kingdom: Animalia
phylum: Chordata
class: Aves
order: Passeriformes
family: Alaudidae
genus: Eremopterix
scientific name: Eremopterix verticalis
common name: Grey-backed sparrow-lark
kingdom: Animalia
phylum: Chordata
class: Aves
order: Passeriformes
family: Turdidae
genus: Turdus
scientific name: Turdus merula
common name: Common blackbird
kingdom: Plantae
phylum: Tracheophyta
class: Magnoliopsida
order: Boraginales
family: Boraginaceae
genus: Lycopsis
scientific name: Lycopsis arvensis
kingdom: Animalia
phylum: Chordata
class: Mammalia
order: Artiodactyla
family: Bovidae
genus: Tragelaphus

-=-=-

**TASK DETAILS**: Can you arrange every line from all of these entries as a single numbered list, leaving out any blank lines?

**ANSWER**:
1. kingdom: Animalia
2. phylum: Chordata
3. class: Aves
4. order: Passeriformes
5. family: Alaudidae
6. genus: Eremopterix
7. scientific name: Eremopterix verticalis
8. common name: Grey-backed sparrow-lark
9. kingdom: Animalia
10. phylum: Chordata
11. class: Aves
12. order: Passeriformes
13. family: Turdidae
14. genus: Turdus
15. scientific name: Turdus merula
16. common name: Common blackbird
17. kingdom: Plantae
18. phylum: Tracheophyta
19. class: Magnoliopsida
20. order: Boraginales
21. family: Boraginaceae
22. genus: Lycopsis
23. scientific name: Lycopsis arvensis
24. kingdom: Animalia
25. phylum: Chordata
26. class: Mammalia
27. order: Artiodactyla
28. family: Bovidae
29. genus: Tragelaphus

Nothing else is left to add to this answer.